One of these was a cathode ray oscillograph developed at the laboratories of the Western Electric Company.
The apparatus is a special form of Braun tube employing a hot cathode in the form of a thermionic filament. This instrument is of the same type as that employed recently by Messrs. E V Appleton and R Watson Watt in their investigations on atmospherics.
The chief advantage of the cathode ray oscillograph over other forms of oscillographs is its freedom from inertia and from free period which renders it effective at, for instance, radio frequencies, where other forms fail.
The tube is more convenient to operate on account of the simple nature of the accessory apparatus needed.
It allows of speedy observation of the characteristics of a variety of electrical apparatus and circuits.
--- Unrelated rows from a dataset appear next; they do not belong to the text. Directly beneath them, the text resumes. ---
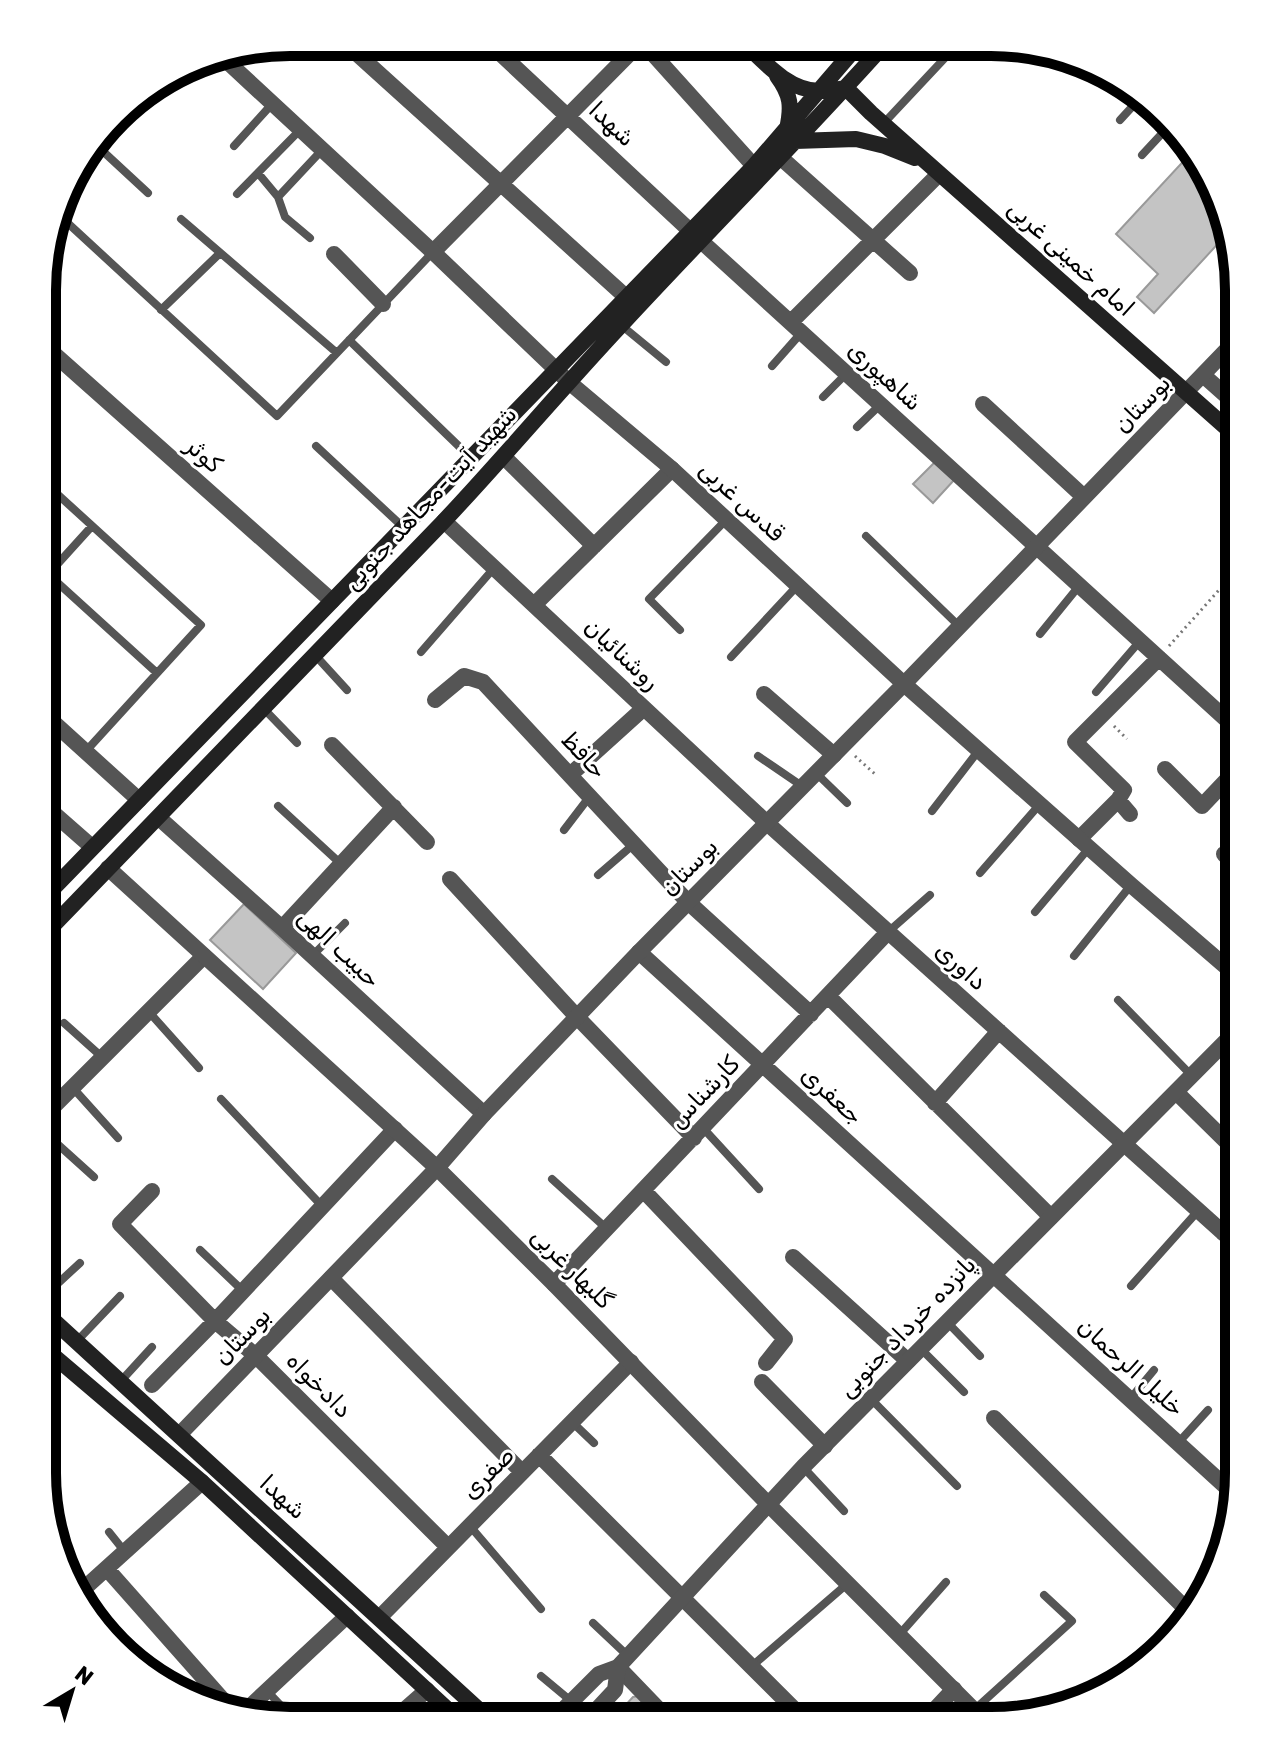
<svg xmlns="http://www.w3.org/2000/svg" width="1281" height="1763" font-family="Rubik,'Noto Naskh Arabic',sans-serif">
<rect width="100%" height="100%" fill="#fff"/>
<path fill="#c4c4c4" stroke="#999" stroke-width="2" d="M1191 153 1214 181 1226 235 1154 313 1137 297 1158 274 1116 234Z
M1239 358V387L1224 373Z
M936 461 955 479 933 503 913 484Z
M244 904 296 953 263 989 210 940Z
M639 1696 663 1720H612L633 1697Z"/>
<g fill="none" stroke-linecap="round" stroke-linejoin="round">
<path stroke="#777" stroke-width="3" stroke-dasharray="2 4" stroke-linecap="butt" d="M1169 646 1219 590
M1114 726 1127 739
M855 756 876 775"/>
<path stroke="#555" stroke-width="8" d="M1056 65 1061 59
M1120 120 1143 95
M883 124 958 44
M94 143 148 193
M234 146 272 104
M1142 155 1169 126
M258 173 278 197 285 217 310 238
M237 194 300 130
M278 197 322 150
M59 215 277 416 432 253
M181 219 337 353
M161 310 220 253
M621 325 666 362
M349 340 470 457
M772 366 802 332
M823 397 846 374
M857 427 880 405
M316 446 403 527
M44 482 201 625 86 751
M866 536 959 626
M48 574 157 673
M44 579 92 526
M680 630 649 599 726 520
M1040 634 1079 586
M421 652 494 568
M315 655 347 690
M731 657 798 585
M1096 692 1140 641
M264 709 297 743
M758 756 802 786
M816 773 847 803
M278 806 341 864
M932 811 979 750
M564 830 590 796
M980 873 1040 804
M598 875 634 844
M1035 912 1089 848
M888 932 930 895
M313 955 345 923
M1074 956 1131 885
M1118 1000 1191 1075
M149 1012 199 1068
M64 1023 102 1057
M73 1088 118 1138
M221 1099 322 1206
M703 1128 759 1189
M43 1131 94 1177
M552 1179 606 1228
M200 1250 242 1290
M1131 1286 1198 1211
M42 1298 80 1263
M947 1322 980 1356
M77 1341 120 1296
M921 1349 964 1392
M120 1382 152 1347
M871 1399 957 1486
M1130 1399 1154 1370
M572 1422 594 1443
M1178 1443 1208 1410
M803 1467 844 1511
M469 1525 541 1609
M109 1532 125 1552
M593 1623 628 1656
M899 1635 946 1582
M752 1666 847 1584
M541 1676 571 1701
M267 1691 287 1712
M974 1710 1072 1621 1044 1595"/>
<path stroke="#555" stroke-width="16" d="M344 42 636 306
M489 43 701 241 1239 731
M643 43 762 175
M780 157 910 273
M433 252 640 43
M334 254 383 304
M791 322 939 174
M44 345 332 601
M1203 375 1239 407
M983 404 1084 497
M504 457 594 546
M444 521 767 823 1239 1247
M534 605 672 469
M764 694 834 755
M435 700 464 676 483 682 688 902 811 1014
M43 713 139 800
M332 745 427 842
M1165 769 1202 806 1239 767
M570 775 644 708
M1130 814 1118 800 1124 790 1075 742 1159 658
M159 818 282 928 484 1114
M1079 839 1118 800
M1224 854 1239 869
M450 879 577 1017 694 1138
M282 928 394 807
M639 952 1236 1496
M828 996 1051 1217
M1176 1092 1239 1154
M935 1103 999 1031
M43 1117 204 956
M643 1190 785 1339 766 1363
M152 1191 120 1224 215 1321 256 1356 448 1547
M1223 1233 1239 1219
M793 1257 908 1361
M331 1278 522 1472
M554 1284 887 933
M762 1382 825 1446
M152 1385 215 1321 395 1129
M994 1418 1192 1615
M539 1455 805 1720
M107 1569 231 1709
M78 1594 202 1482
M379 1618 631 1362
M618 1667 669 1720
M243 1713 347 1616
M394 1719 427 1690
M924 1721 954 1689"/>
<path stroke="#555" stroke-width="16" d="M219 54 433 252 570 383 672 469 904 684 1131 885 1239 978
M43 804 92 847
M108 868 437 1168 554 1284 769 1505 985 1721
M179 1435 437 1168 484 1114 639 952 904 684 1239 337
M485 1714 550 1720
M553 1720 599 1674 618 1667 803 1467 1239 1028
M587 1720 615 1690 618 1667"/>
<path stroke="#222" stroke-width="16" d="M744 43C765 63 789 91 820 91 828 91 838 89 846 88L871 113 1239 439
M777 76C791 95 792 106 787 129
M795 141 856 139 885 146 915 158
M43 899 754 166 859 44
M43 936 444 521C505 456 562 388 623 323 710 229 800 139 885 44
M42 1310 490 1720
M42 1346 202 1482 458 1719"/>
</g>
<g text-anchor="middle" stroke-width="6" stroke-linejoin="round" paint-order="stroke">
<g font-size="24" fill="#000" stroke="#fff">
<text transform="translate(612 124) rotate(43)" y="8">شهدا</text>
<text transform="translate(1071 258) rotate(42)" y="8">امام خمینی غربی</text>
<text transform="translate(885 376) rotate(42)" y="8">شاهپوری</text>
<text transform="translate(1142 404) rotate(-46)" y="8">بوستان</text>
<text transform="translate(204 455) rotate(42)" y="8">کوثر</text>
<text transform="translate(430 498) rotate(-47)" y="8">شهید آیت-مجاهد جنوبی</text>
<text transform="translate(742 501) rotate(43)" y="8">قدس غربی</text>
<text transform="translate(622 654) rotate(43)" y="8">روشنائیان</text>
<text transform="translate(584 755) rotate(47)" y="8">حافظ</text>
<text transform="translate(689 867) rotate(-45)" y="8">بوستان</text>
<text transform="translate(339 948) rotate(43)" y="8">حبیب الهی</text>
<text transform="translate(961 966) rotate(42)" y="8">داوری</text>
<text transform="translate(704 1092) rotate(-46)" y="8">کارشناس</text>
<text transform="translate(832 1095) rotate(42)" y="8">جعفری</text>
<text transform="translate(572 1268) rotate(45)" y="8">گلبهار غربی</text>
<text transform="translate(907 1327) rotate(-46)" y="8">پانزده خرداد جنوبی</text>
<text transform="translate(242 1336) rotate(-46)" y="8">بوستان</text>
<text transform="translate(1131 1367) rotate(42)" y="8">خلیل الرحمان</text>
<text transform="translate(319 1385) rotate(45)" y="8">دادخواه</text>
<text transform="translate(488 1473) rotate(-45)" y="8">صفری</text>
<text transform="translate(283 1497) rotate(42)" y="8">شهدا</text>
</g>
</g>
<path d="M0 0H1281V1763H0ZM290 56H991A234 234 0 0 1 1225 290V1473A234 234 0 0 1 991 1707H290A234 234 0 0 1 56 1473V290A234 234 0 0 1 290 56Z" fill="#fff" fill-rule="evenodd"/>
<path fill="none" stroke="#000" stroke-width="10" d="M290 56H991A234 234 0 0 1 1225 290V1473A234 234 0 0 1 991 1707H290A234 234 0 0 1 56 1473V290A234 234 0 0 1 290 56Z"/>
<g transform="translate(72 1691) rotate(38)" stroke="#ffffff" stroke-width="6" paint-order="stroke">
<path d="M0-6L14 30L0 20L-14 30Z" fill="#000000"/>
<text y="-12" font-size="22" font-weight="bold" text-anchor="middle" fill="#000000">N</text>
</g>
</svg>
A demonstration was given of its use for seeing at a glance the characteristics of valves and its application in this connection makes it extremely valuable for laboratory testing.
The oscillograph illustrated in the accompanying picture consists of a glass three-electrode tube about 30 cm long, in the form of a cylinder about 4 cm diameter which spreads out into a conical form with a slightly rounded end. The diameter of the large end is about 10 cm.
The cathode consists of a filament coated with active oxides. The anode is a small platinum tube set about 1 mm from the filament, which is bent into the form of a nearly complete circle. Between the filament and the anode is a small circular screen with a hole in the centre just smaller than the circular filament.
A battery of 250 to 400 Volts is connected between the anode and the cathode. This battery raises the anode to a positive potential with respect to the filament, and the electrons, which are supplied by the hot filament, are accelerated by the electric field so produced. A small fraction of the electrons pass completely through the tubular anode and constitute the cathode rays.
The rays then pass between two pairs of deflecting plates set at right angles to each other, and fall upon the large end of the glass tube. The inside of the large end of the tube is covered with a fluorescent mixture which renders the rays visible, so that the form which they take appears much as a picture viewed on the focussing screen of a camera.